Extracted page text data:
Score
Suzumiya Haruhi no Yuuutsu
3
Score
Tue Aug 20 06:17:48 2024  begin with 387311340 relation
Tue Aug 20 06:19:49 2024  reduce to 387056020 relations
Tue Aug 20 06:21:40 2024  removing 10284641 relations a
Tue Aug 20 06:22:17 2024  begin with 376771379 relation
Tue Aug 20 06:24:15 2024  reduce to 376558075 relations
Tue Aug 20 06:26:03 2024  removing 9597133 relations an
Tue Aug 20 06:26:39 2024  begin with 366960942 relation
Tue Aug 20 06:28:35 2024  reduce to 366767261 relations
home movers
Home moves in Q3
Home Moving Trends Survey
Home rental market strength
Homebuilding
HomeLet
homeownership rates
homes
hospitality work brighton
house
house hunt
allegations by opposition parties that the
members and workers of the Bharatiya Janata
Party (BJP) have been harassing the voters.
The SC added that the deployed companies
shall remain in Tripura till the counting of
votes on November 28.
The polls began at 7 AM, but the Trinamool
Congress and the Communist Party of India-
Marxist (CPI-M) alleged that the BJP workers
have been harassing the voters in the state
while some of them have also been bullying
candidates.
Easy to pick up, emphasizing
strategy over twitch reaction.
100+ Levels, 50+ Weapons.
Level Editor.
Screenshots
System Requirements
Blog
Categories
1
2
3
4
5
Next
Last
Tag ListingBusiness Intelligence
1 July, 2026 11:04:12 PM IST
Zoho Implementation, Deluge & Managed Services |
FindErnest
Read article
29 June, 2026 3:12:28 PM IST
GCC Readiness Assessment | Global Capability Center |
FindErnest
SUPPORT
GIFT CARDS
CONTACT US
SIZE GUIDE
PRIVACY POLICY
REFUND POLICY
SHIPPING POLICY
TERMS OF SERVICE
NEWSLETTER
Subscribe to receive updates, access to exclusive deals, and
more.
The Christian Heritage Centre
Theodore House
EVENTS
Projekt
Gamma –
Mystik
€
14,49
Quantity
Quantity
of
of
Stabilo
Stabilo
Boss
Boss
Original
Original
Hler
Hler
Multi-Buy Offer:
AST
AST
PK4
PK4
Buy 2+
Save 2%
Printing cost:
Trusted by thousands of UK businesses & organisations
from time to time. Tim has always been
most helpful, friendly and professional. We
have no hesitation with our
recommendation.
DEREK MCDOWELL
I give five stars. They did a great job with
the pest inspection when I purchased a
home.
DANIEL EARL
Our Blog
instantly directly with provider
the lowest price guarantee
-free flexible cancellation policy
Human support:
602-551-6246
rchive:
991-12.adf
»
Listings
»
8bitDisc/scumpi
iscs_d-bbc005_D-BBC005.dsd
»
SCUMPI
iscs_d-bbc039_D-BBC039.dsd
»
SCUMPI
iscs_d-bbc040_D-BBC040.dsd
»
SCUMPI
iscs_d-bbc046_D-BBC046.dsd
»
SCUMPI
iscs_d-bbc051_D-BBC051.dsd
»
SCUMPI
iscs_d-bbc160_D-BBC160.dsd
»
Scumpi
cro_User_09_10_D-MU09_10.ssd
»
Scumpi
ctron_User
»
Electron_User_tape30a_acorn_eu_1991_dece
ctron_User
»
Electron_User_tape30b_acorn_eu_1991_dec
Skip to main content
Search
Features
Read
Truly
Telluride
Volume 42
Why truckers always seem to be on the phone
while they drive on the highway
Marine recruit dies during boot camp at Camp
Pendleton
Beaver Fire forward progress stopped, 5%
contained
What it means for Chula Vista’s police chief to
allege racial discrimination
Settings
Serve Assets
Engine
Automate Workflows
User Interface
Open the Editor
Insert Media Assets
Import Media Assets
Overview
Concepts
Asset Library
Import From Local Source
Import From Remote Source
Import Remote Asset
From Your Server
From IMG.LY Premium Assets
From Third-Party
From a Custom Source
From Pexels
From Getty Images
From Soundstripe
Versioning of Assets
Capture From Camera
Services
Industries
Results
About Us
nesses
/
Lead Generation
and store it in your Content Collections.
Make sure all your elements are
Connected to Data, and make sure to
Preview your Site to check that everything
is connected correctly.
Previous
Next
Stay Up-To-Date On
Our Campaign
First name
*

* **JOB ITEM**: Every entry is to be returned exactly, with nothing dropped.

* **SOLUTION TO THE PROBLEM**:
Score
Suzumiya Haruhi no Yuuutsu
3
Score
Tue Aug 20 06:17:48 2024  begin with 387311340 relation
Tue Aug 20 06:19:49 2024  reduce to 387056020 relations
Tue Aug 20 06:21:40 2024  removing 10284641 relations a
Tue Aug 20 06:22:17 2024  begin with 376771379 relation
Tue Aug 20 06:24:15 2024  reduce to 376558075 relations
Tue Aug 20 06:26:03 2024  removing 9597133 relations an
Tue Aug 20 06:26:39 2024  begin with 366960942 relation
Tue Aug 20 06:28:35 2024  reduce to 366767261 relations
home movers
Home moves in Q3
Home Moving Trends Survey
Home rental market strength
Homebuilding
HomeLet
homeownership rates
homes
hospitality work brighton
house
house hunt
allegations by opposition parties that the
members and workers of the Bharatiya Janata
Party (BJP) have been harassing the voters.
The SC added that the deployed companies
shall remain in Tripura till the counting of
votes on November 28.
The polls began at 7 AM, but the Trinamool
Congress and the Communist Party of India-
Marxist (CPI-M) alleged that the BJP workers
have been harassing the voters in the state
while some of them have also been bullying
candidates.
Easy to pick up, emphasizing
strategy over twitch reaction.
100+ Levels, 50+ Weapons.
Level Editor.
Screenshots
System Requirements
Blog
Categories
1
2
3
4
5
Next
Last
Tag ListingBusiness Intelligence
1 July, 2026 11:04:12 PM IST
Zoho Implementation, Deluge & Managed Services |
FindErnest
Read article
29 June, 2026 3:12:28 PM IST
GCC Readiness Assessment | Global Capability Center |
FindErnest
SUPPORT
GIFT CARDS
CONTACT US
SIZE GUIDE
PRIVACY POLICY
REFUND POLICY
SHIPPING POLICY
TERMS OF SERVICE
NEWSLETTER
Subscribe to receive updates, access to exclusive deals, and
more.
The Christian Heritage Centre
Theodore House
EVENTS
Projekt
Gamma –
Mystik
€
14,49
Quantity
Quantity
of
of
Stabilo
Stabilo
Boss
Boss
Original
Original
Hler
Hler
Multi-Buy Offer:
AST
AST
PK4
PK4
Buy 2+
Save 2%
Printing cost:
Trusted by thousands of UK businesses & organisations
from time to time. Tim has always been
most helpful, friendly and professional. We
have no hesitation with our
recommendation.
DEREK MCDOWELL
I give five stars. They did a great job with
the pest inspection when I purchased a
home.
DANIEL EARL
Our Blog
instantly directly with provider
the lowest price guarantee
-free flexible cancellation policy
Human support:
602-551-6246
rchive:
991-12.adf
»
Listings
»
8bitDisc/scumpi
iscs_d-bbc005_D-BBC005.dsd
»
SCUMPI
iscs_d-bbc039_D-BBC039.dsd
»
SCUMPI
iscs_d-bbc040_D-BBC040.dsd
»
SCUMPI
iscs_d-bbc046_D-BBC046.dsd
»
SCUMPI
iscs_d-bbc051_D-BBC051.dsd
»
SCUMPI
iscs_d-bbc160_D-BBC160.dsd
»
Scumpi
cro_User_09_10_D-MU09_10.ssd
»
Scumpi
ctron_User
»
Electron_User_tape30a_acorn_eu_1991_dece
ctron_User
»
Electron_User_tape30b_acorn_eu_1991_dec
Skip to main content
Search
Features
Read
Truly
Telluride
Volume 42
Why truckers always seem to be on the phone
while they drive on the highway
Marine recruit dies during boot camp at Camp
Pendleton
Beaver Fire forward progress stopped, 5%
contained
What it means for Chula Vista’s police chief to
allege racial discrimination
Settings
Serve Assets
Engine
Automate Workflows
User Interface
Open the Editor
Insert Media Assets
Import Media Assets
Overview
Concepts
Asset Library
Import From Local Source
Import From Remote Source
Import Remote Asset
From Your Server
From IMG.LY Premium Assets
From Third-Party
From a Custom Source
From Pexels
From Getty Images
From Soundstripe
Versioning of Assets
Capture From Camera
Services
Industries
Results
About Us
nesses
/
Lead Generation
and store it in your Content Collections.
Make sure all your elements are
Connected to Data, and make sure to
Preview your Site to check that everything
is connected correctly.
Previous
Next
Stay Up-To-Date On
Our Campaign
First name
*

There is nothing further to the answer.